_ASSIGNED TASK:_ Transcribe exactly every line from the one with "input Pin, M, plus, minus, Cin;" to the last line of the listing below, including both.

_RECORDS FOR THE TASK:_
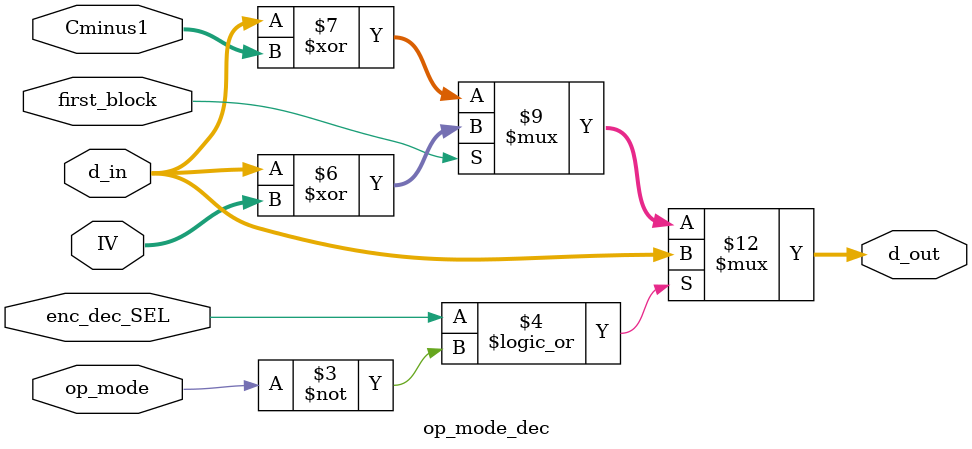
<source format=v>
/********************************************************************************************************
*********************************************************************************************************
Zynq-7000 based Implementation of the KHAZAD Block Cipher
Yossef Shitzer & Efraim Wasserman
Jerusalem College of Technology - Lev Academic Center (JCT)
Department of electrical and electronic engineering
2018
*********************************************************************************************************
*********************************************************************************************************
This module implements the post-KHAZAD calculation needs to be done for CBC-mode decryption: XOR with the 
Initialization Vector (IV) for first_block = 1, or with the last cipher input (Cminus1) for first_block = 0.
For CBC-mode encryption and for ECB-mode, this module does nothing.
*********************************************************************************************************
*********************************************************************************************************/
module op_mode_dec
(
  input				op_mode		,   // 0: ECB  1:CBC
  input  	 [63:0] d_in		,
  input  	 [63:0] Cminus1		,
  input 	 [63:0] IV			,
  input	 	 	    enc_dec_SEL	,   // 0: dec  1: enc
  input  			first_block	,
  output reg [63:0] d_out
);

always @(*)
begin
	if ((enc_dec_SEL == 1)||(op_mode == 0))  // for encryption and for ECB-mode do nothing
		d_out <= d_in;
	else									 // for CBC-mode decryption
		begin
			if (first_block == 1)
				d_out <= d_in ^ IV;
			else
				d_out <= d_in ^ Cminus1;
		end
end

endmodule
</source>
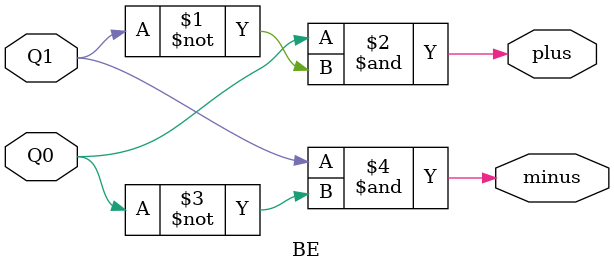
<source format=v>
module lab2(SW, HEX0, HEX1, HEX2, HEX3);
	input [15:0] SW;
	output [6:0] HEX0;
	output [6:0] HEX1;
	output [6:0] HEX2;
	output [6:0] HEX3; 

	wire [7:0] M;
	wire [7:0] Q;
	wire [15:0] result;
 
	// Connect switches to the multiplier.
	assign M = SW[7:0];
	assign Q = SW[15:8];
 
	// Your multiplier circuit goes here. 
	columns c(M,Q,result);
 
	// Multiplication result goes to HEX displays. 
	hex_digits h0(result[3:0], HEX0);
	hex_digits h1(result[7:4], HEX1);
	hex_digits h2(result[11:8], HEX2);
	hex_digits h3(result[15:12], HEX3);
 
endmodule

// Create instances of rows
module columns(M,Q,P);
	input [7:0] M,Q;
	output [15:0] P;
	wire [7:0] plus, minus;
	wire [8:0] boothIN;
	assign boothIN[8:1] = Q[7:0];
	assign boothIN[0] = 0;

	generate
		genvar i;
		for (i=0; i<8; i=i+1)
		begin:PartialProduct
			wire [9:0] Pin_out;
			BE boothEncoder(boothIN[i],boothIN[i+1],plus[i],minus[i]);
			if (i==0)
				row mr(0,Pin_out,plus[i],minus[i],M);
			else if (i==1)
				row mr( {PartialProduct[0].Pin_out[9],~PartialProduct[0].Pin_out[9],PartialProduct[0].Pin_out[7:1]},Pin_out,plus[i],minus[i],M);
			else 
				row mr(PartialProduct[i-1].Pin_out[9:1],Pin_out,plus[i],minus[i],M);
			assign P[i] = Pin_out[0];
		end
	endgenerate
	
	assign P[15:8] = PartialProduct[7].Pin_out[9:1];
	
endmodule

// Create a single row of Multipliers
module row (Pin,Pout,plus,minus,M);
	input [8:0] Pin;
	output [9:0] Pout;
	input plus,minus;
	input [7:0] M;
	wire [7:0] SignExt;
	wire [7:-1] no;
	wire [8:0] Carry;
	wire twos;

	generate
		genvar i;
		for (i=0; i<8; i=i+1)
		begin:col
			X multiply(Pin[i], M[i], plus, minus, Carry[i], Carry[i+1], SignExt[i], Pout[i]);
			assign no[i] = no[i-1] & SignExt[i];
		end
	endgenerate

	assign Carry[0] = minus;
	// Sign extension, is the ones sign (flip only if all ones and we are negating)
	assign twos = SignExt[7] ^ (minus & no[6]);
	FA fullAdder(~twos, Carry[8], Pin[8], Pout[9], Pout[8]);
endmodule

// Full Adder
module FA(A,B,CI,CO, SUM);
	input A,B,CI;
	output SUM, CO;
	assign SUM = CI^(A^B);
	assign CO = (~(A^B)&B)|((A^B)&CI);
endmodule

// Multiplier Cell
module X(Pin, M, plus, minus, Cin, Cout, SignExt, Pout);	
	input Pin, M, plus, minus, Cin;
	output Cout, Pout, SignExt;
	assign SignExt = (plus & M) | (minus & ~M);
	FA add(Pin,SignExt,Cin,Cout,Pout);
endmodule

// Booth Encoder
module BE(Q0,Q1,plus,minus);
	input Q0,Q1;
	output plus,minus;
	assign plus = Q0&(~Q1);
	assign minus = Q1&(~Q0);
endmodule

</source>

_ANSWER FOR THE TASK:_
	input Pin, M, plus, minus, Cin;
	output Cout, Pout, SignExt;
	assign SignExt = (plus & M) | (minus & ~M);
	FA add(Pin,SignExt,Cin,Cout,Pout);
endmodule

// Booth Encoder
module BE(Q0,Q1,plus,minus);
	input Q0,Q1;
	output plus,minus;
	assign plus = Q0&(~Q1);
	assign minus = Q1&(~Q0);
endmodule

</source>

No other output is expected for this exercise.